Transcribe the entries exactly. Omit the pictures.

(Items from a data source)

□ □ □

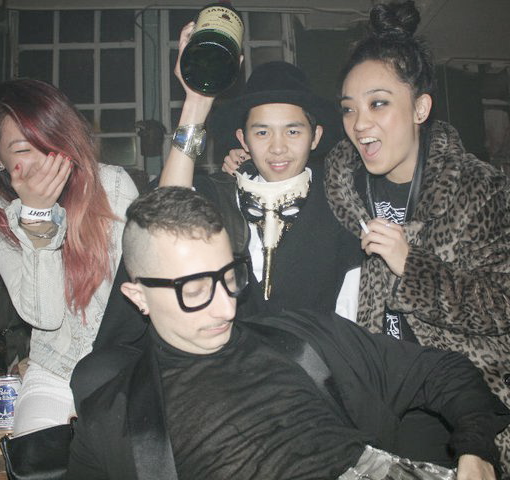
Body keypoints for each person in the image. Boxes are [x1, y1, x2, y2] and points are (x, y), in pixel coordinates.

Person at [67, 187, 510, 480]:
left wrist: (476, 452)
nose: (227, 306)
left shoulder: (301, 336)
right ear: (138, 295)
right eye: (195, 290)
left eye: (229, 277)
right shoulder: (110, 420)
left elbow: (444, 371)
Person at [322, 1, 510, 477]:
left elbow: (504, 309)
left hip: (475, 401)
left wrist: (411, 266)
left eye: (378, 103)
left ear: (420, 107)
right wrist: (244, 166)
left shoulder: (479, 188)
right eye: (349, 108)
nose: (359, 123)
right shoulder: (339, 193)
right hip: (378, 401)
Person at [91, 25, 362, 351]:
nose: (278, 148)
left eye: (293, 132)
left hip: (314, 364)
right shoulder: (222, 195)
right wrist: (196, 102)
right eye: (262, 133)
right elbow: (164, 211)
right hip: (228, 364)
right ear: (243, 140)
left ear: (315, 136)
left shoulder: (340, 203)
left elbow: (350, 313)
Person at [0, 79, 138, 435]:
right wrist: (37, 217)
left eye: (50, 141)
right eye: (23, 149)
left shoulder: (112, 185)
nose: (45, 160)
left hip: (122, 362)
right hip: (54, 368)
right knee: (35, 448)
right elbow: (44, 316)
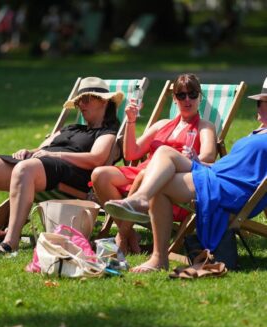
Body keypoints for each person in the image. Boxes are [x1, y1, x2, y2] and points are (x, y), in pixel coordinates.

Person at [104, 77, 267, 273]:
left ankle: (140, 200)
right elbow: (131, 153)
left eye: (263, 103)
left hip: (231, 187)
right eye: (260, 102)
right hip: (216, 175)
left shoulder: (205, 126)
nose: (259, 107)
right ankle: (159, 258)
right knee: (160, 179)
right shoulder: (258, 132)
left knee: (164, 153)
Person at [0, 77, 124, 255]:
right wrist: (29, 151)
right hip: (40, 166)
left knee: (25, 169)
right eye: (78, 101)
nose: (81, 105)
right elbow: (42, 148)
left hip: (70, 174)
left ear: (103, 101)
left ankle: (11, 241)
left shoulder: (106, 133)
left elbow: (96, 159)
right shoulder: (71, 128)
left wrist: (55, 154)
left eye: (86, 99)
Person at [92, 73, 217, 254]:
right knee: (100, 174)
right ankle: (131, 235)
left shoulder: (205, 127)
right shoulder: (162, 124)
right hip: (143, 172)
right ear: (174, 99)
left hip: (171, 180)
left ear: (200, 97)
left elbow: (208, 157)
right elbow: (131, 153)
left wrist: (192, 158)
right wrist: (131, 121)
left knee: (144, 176)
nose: (187, 99)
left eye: (192, 94)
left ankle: (121, 237)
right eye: (181, 95)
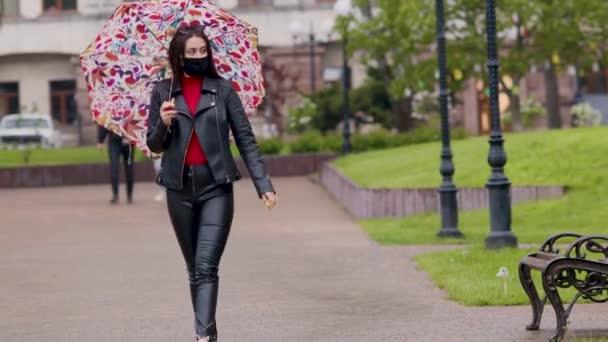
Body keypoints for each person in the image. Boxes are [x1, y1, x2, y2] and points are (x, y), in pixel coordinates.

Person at [146, 25, 278, 342]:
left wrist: (264, 184)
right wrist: (163, 124)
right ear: (178, 56)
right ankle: (209, 332)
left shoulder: (223, 90)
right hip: (179, 191)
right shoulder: (163, 92)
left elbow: (246, 140)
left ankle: (202, 337)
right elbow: (154, 145)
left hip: (216, 187)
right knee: (194, 269)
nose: (198, 57)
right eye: (191, 52)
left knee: (206, 265)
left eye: (202, 51)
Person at [97, 126, 134, 204]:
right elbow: (105, 121)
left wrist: (130, 135)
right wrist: (100, 140)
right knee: (115, 168)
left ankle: (129, 195)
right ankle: (115, 195)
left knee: (129, 168)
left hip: (128, 141)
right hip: (114, 141)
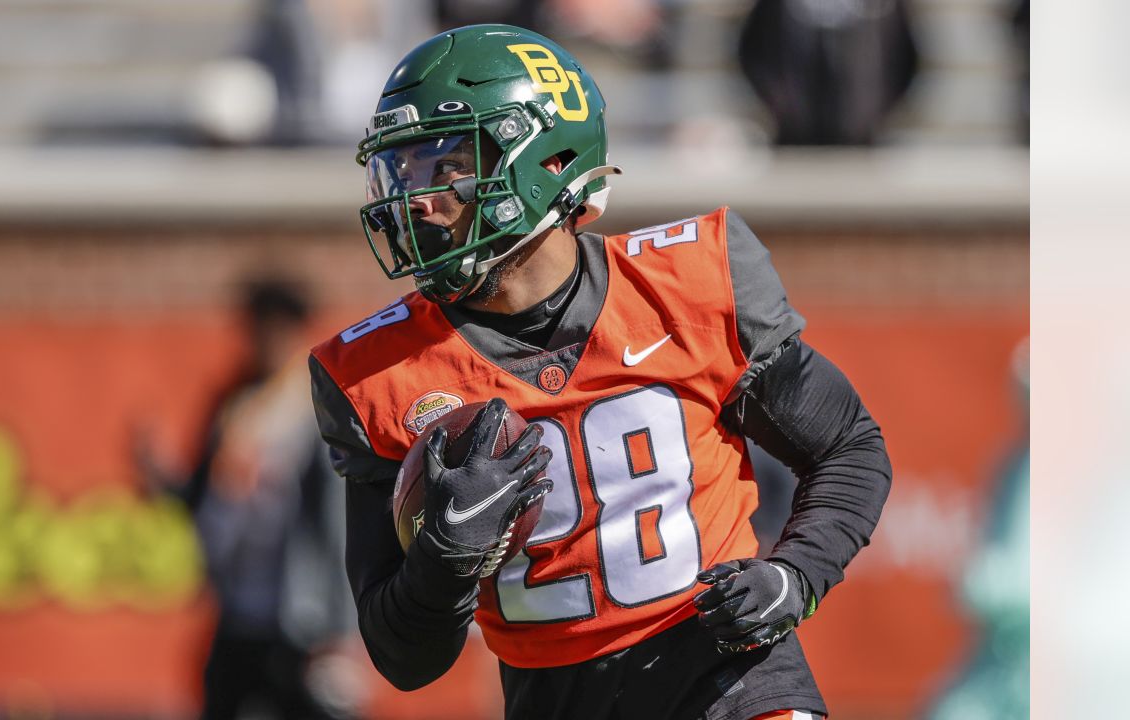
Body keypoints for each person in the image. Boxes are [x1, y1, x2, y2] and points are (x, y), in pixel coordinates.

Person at [309, 25, 891, 720]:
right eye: (400, 171)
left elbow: (849, 447)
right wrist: (444, 557)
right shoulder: (379, 376)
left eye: (442, 164)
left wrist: (795, 576)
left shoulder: (687, 285)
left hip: (729, 681)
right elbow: (403, 660)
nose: (416, 200)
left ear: (542, 159)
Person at [139, 280, 355, 720]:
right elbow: (203, 496)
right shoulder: (233, 408)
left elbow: (336, 520)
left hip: (298, 613)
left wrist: (340, 624)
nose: (267, 342)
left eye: (278, 329)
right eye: (260, 329)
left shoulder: (316, 407)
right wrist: (161, 480)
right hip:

□ □ □

Response below:
Body keypoints for each person in the image. Boxes are [x1, y1, x2, y2] and points are (x, y), in pixel coordinates.

Person at [67, 187, 510, 480]:
left wrist: (476, 452)
nose: (227, 306)
left shoulder: (301, 336)
right ear: (138, 295)
right eye: (195, 290)
left eye: (229, 277)
right shoulder: (110, 420)
left elbow: (444, 371)
Person at [322, 1, 510, 477]:
left elbow: (504, 309)
left hip: (475, 401)
left wrist: (411, 266)
left eye: (378, 103)
left ear: (420, 107)
right wrist: (244, 166)
left shoulder: (479, 188)
right eye: (349, 108)
nose: (359, 123)
right shoulder: (339, 193)
right hip: (378, 401)
Person at [91, 25, 362, 351]:
nose: (278, 148)
left eye: (293, 132)
left hip: (314, 364)
right shoulder: (222, 195)
right wrist: (196, 102)
right eye: (262, 133)
right elbow: (164, 211)
right hip: (228, 364)
right ear: (243, 140)
left ear: (315, 136)
left shoulder: (340, 203)
left elbow: (350, 313)
Person at [0, 79, 138, 435]:
right wrist: (37, 217)
left eye: (50, 141)
right eye: (23, 149)
left shoulder: (112, 185)
nose: (45, 160)
left hip: (122, 362)
right hip: (54, 368)
right knee: (35, 448)
right elbow: (44, 316)
Body keypoints for each person in the image. Boxes are [x1, y1, x2, y2] and points are (x, y), in pixel coordinates.

Person at [104, 77, 267, 273]:
left ankle: (140, 200)
right elbow: (131, 153)
left eye: (263, 103)
left hip: (231, 187)
right eye: (260, 102)
right hip: (216, 175)
left shoulder: (205, 126)
nose: (259, 107)
right ankle: (159, 258)
right knee: (160, 179)
right shoulder: (258, 132)
left knee: (164, 153)
Person at [0, 77, 124, 255]:
right wrist: (29, 151)
right hip: (40, 166)
left knee: (25, 169)
right eye: (78, 101)
nose: (81, 105)
right elbow: (42, 148)
left hip: (70, 174)
left ear: (103, 101)
left ankle: (11, 241)
left shoulder: (106, 133)
left elbow: (96, 159)
right shoulder: (71, 128)
left wrist: (55, 154)
left eye: (86, 99)
Person at [92, 73, 217, 254]:
right knee: (100, 174)
right ankle: (131, 235)
left shoulder: (205, 127)
right shoulder: (162, 124)
right hip: (143, 172)
right ear: (174, 99)
left hip: (171, 180)
left ear: (200, 97)
left elbow: (208, 157)
right elbow: (131, 153)
left wrist: (192, 158)
right wrist: (131, 121)
left knee: (144, 176)
nose: (187, 99)
left eye: (192, 94)
left ankle: (121, 237)
right eye: (181, 95)
Body keypoints for each person in the image. Boxes are [x1, y1, x2, y2] and points are (x, y), in pixel coordinates.

Person at [146, 25, 278, 342]:
left wrist: (264, 184)
right wrist: (163, 124)
right ear: (178, 56)
right ankle: (209, 332)
left shoulder: (223, 90)
right hip: (179, 191)
right shoulder: (163, 92)
left elbow: (246, 140)
left ankle: (202, 337)
right elbow: (154, 145)
left hip: (216, 187)
right knee: (194, 269)
nose: (198, 57)
right eye: (191, 52)
left knee: (206, 265)
left eye: (202, 51)
Person at [97, 126, 134, 204]:
right elbow: (105, 121)
left wrist: (130, 135)
right wrist: (100, 140)
right knee: (115, 168)
left ankle: (129, 195)
right ankle: (115, 195)
left knee: (129, 168)
left hip: (128, 141)
right hip: (114, 141)
Body keypoints for each person in the image. Boxes are [x1, y1, x2, y2] and points are (x, y), in pixel coordinates.

Person at [309, 25, 891, 720]:
right eye: (400, 171)
left elbow: (849, 447)
right wrist: (444, 557)
right shoulder: (379, 376)
left eye: (442, 164)
left wrist: (795, 576)
left shoulder: (687, 285)
left hip: (729, 681)
right elbow: (403, 660)
nose: (416, 200)
left ear: (542, 159)
Person at [139, 280, 355, 720]:
right elbow: (203, 496)
right shoulder: (233, 408)
left elbow: (336, 520)
left hip: (298, 613)
left wrist: (340, 624)
nose: (267, 342)
left eye: (278, 329)
right eye: (260, 329)
left shoulder: (316, 407)
right wrist: (161, 480)
right hip:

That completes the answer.